Ayn Rand escaped communism and is, perhaps, most known as an anti-communist and anti-fascist. However, she espoused some of the attitudes that created those systems: the belief that, with enough personal effort, a sort of Nietzsche-esque superman could be created (who better to lead those “unworthy” people?) and a denial of God (do I have to reiterate the death tolls from atheistic totalitarian systems?). She condemned the results, but praised the underpinnings.
Rand and her husband decided not to have children, The Ayn Rand Institute website says. Too bad. The experience might have taught her something about the reality of human interdependency and self-sacrifice, and the deep good in those things.

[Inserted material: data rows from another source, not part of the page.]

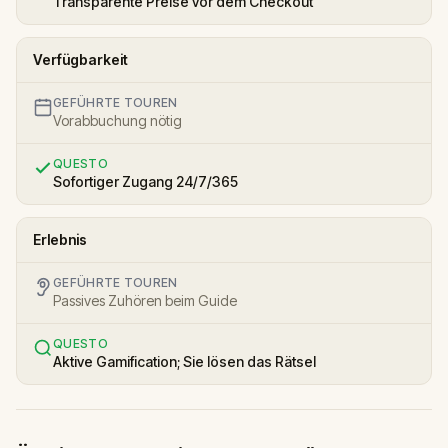
Transparente Preise vor dem Checkout
Verfügbarkeit
GEFÜHRTE TOUREN
Vorabbuchung nötig
QUESTO
Sofortiger Zugang 24/7/365
Erlebnis
GEFÜHRTE TOUREN
Passives Zuhören beim Guide
QUESTO
Aktive Gamification; Sie lösen das Rätsel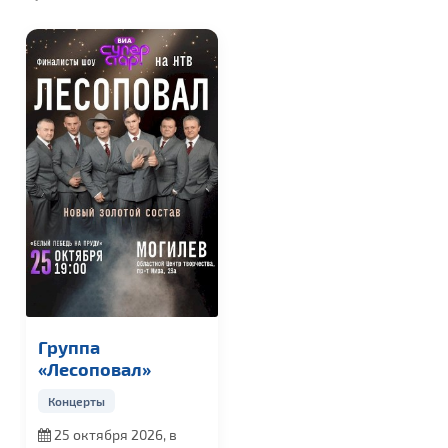
Группа
«Лесоповал»
Концерты
25 октября 2026, в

It’s one thing to preach from your tower at the masses, praising self-sufficiency and damning self-sacrifice. It’s something else to live in the real world.
There are those who complain that the Tea Parties are becoming too religious, that Glenn Beck’s religious imagery and emphasis is corrupting the “pure” intent of the movement, allegedly represented by the Ayn Rand followers, strict rationalists and, therefore, atheists. Really? Then you’re going to have to ditch the Declaration and the Constitution.
The people who wrote and implemented that document weren’t just filling space when they wrote, “with a firm reliance on the protection of Divine Providence, we mutually pledge to each other our lives, our fortunes, and our sacred honor.” They believed in self-sacrifice, living for others, caring for their neighbors (and not just the “worthy” ones), and God… none of which Ayn Rand seems to have believed in.
(Excellent article at Pajamas Media on why Ayn Rand is loved in the Tea Parties. And a whole lot of comments on why she is not a good foundation. And then another whole bunch of comments blaming Christians for Obama’s spreading-the-wealth policies. People, if you listened to Glenn Beck before complaining about him, you would have heard the part about charity vs. taxes: when I choose to donate to charities, I feel charitable. I do not feel charitable when paying my taxes. Christian charity is not the same thing as socialist-lite spreading-the-wealth… which is why welfare fails and religious poverty reduction, drug rehab, and other programs do so much better.)